L'allarme del n.1 di Fise Uniport, Pasquale Legora De Feo

Se i porti non ragionano (ancora) in termini di Sistema

di Redazione

«Il nostro lavoro in termini di volumi movimentati non aumenterà nei prossimi anni. O uniamo le forze, parte datoriale e sindacale, e creiamo un circolo virtuoso, o rischieremo di farci del male».

A Livorno, durante un convegno organizzato dal Partito Democratico e incentrato sul tema del lavoro portuale,  il neo presidente di Fise Uniport, Pasquale Legora De Feo, non esita a tratteggiare un quadro a tinte grigie per la portualità italiana.

La crisi economica originata dal Conflitto in Ucraina – afferma –  con la spinta inflattiva e il conseguente indebolimento della domanda di mercato, sta avendo ricadute fortemente negative sui terminal operator.

I dati recentemente pubblicati da Drewry indicano come la crescita media mobile del traffico container movimentato dai principali porti negli ultimi quattro trimestri sia scesa in territorio negativo dopo aver toccato, nel terzo trimestre del 2021, il picco del +8.7%. Sulla base della media degli ultimi quatto trimestri, la domanda nel mercato nord americano ed europeo è calata rispettivamente del 5,6 e del 7,6% rispetto ai quattro trimestri precedenti.

Le attuali dinamiche congiunturali hanno chiaramente avuto un impatto dannoso sugli utili dei terminal, diminuiti del 7,4% su base annua nel primo trimestre del 2023. Le aspettative di crescita per tutto il 2023 si attestano su un risicato +1% su base annuale.

Diminuiscono i traffici, dunque, e non è detto che aumenteranno nel prossimo futuro. E allo stesso tempo, aumentano i costi di gestione e quelli operativi.

De Feo guarda con preoccupazione all’aumento generalizzato dei costi energetici e ai rincari sui canoni concessori. L’adeguamento inflattivo con un’aliquota media fra l’indice Istat al consumo e quello alla produzione ha portato a un rialzo del paniere considerato di oltre il 25%. Sebbene il Governo abbia promesso di intervenire sull’argomento, ad oggi la situazione non pare essersi sbloccata. «Voglio dire ad Assoporti che i rincari sui canoni aumenteranno ancora di più i gap tra un porto e l’altro, in quanto non tutti i porti pagano gli stessi canoni concessori. Il rischio è quello che aumenti la concorrenza tra scali portuali vicini».

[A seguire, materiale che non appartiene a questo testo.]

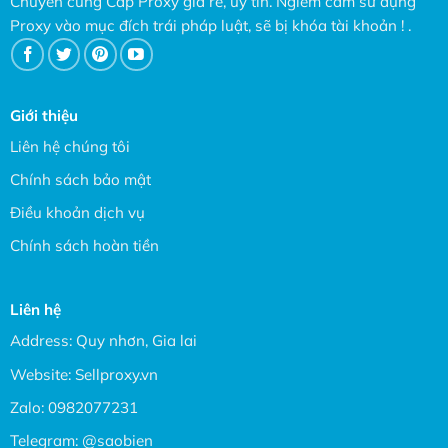
Chuyên cung Cấp Proxy giá rẻ, uy tín. Ngiêm cấm sử dụng
Proxy vào mục đích trái pháp luật, sẽ bị khóa tài khoản ! .
Giới thiệu
Liên hệ chúng tôi
Chính sách bảo mật
Điều khoản dịch vụ
Chính sách hoàn tiền
Liên hệ
Address: Quy nhơn, Gia lai
Website:
Sellproxy.vn
Zalo:
0982077231
Telegram:
@saobien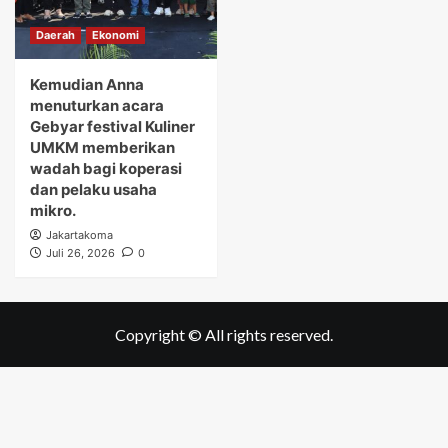
Daerah
Ekonomi
Kemudian Anna
menuturkan acara
Gebyar festival Kuliner
UMKM memberikan
wadah bagi koperasi
dan pelaku usaha
mikro.
Jakartakoma
Juli 26, 2026
0
Copyright © All rights reserved.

Per De Feo la frammentazione delle attività logistiche e portuali rappresenta un problema cogente per il Paese. Un problema che, evidentemente, la Riforma Delrio non ha contribuito a risolvere: “Abbiamo 16 Autorità di Sistema Portuali diverse e 16 approcci diversi su una serie innumerevole di questioni. La confusione è notevole: quello che vale per i porti del Mezzogiorno non vale per i porti del Nord Italia. Non sono io a dirlo ma il mercato» dichiara.

«E’ il momento della presa di coscienza” sottolinea il n.1 di Fise Uniport. «Le trattative sul rinnovo del contratto collettivo nazionale dei lavoratori portuali devono rappresentare l’occasione per aprire un tavolo più ampio sulle attuali criticità del sistema portuale. I terminalisti italiani vogliono fare la propria parte: crediamo nella forza lavoro, nella professionalità dei nostri lavoratori e siamo pronti ad affrontare le sfide imposte dai grandi cambiamenti, ma dobbiamo farlo tutti assieme».

De Feo è chiaro: «Siamo un paese di trasformazione, i nostri porti sono un asset strategico il cui primo tool è rappresentato dalla risorsa umana. Il lavoro va salvaguardato ma allo stesso modo bisogna permettere a chi investe nei porti di continuare ad investire».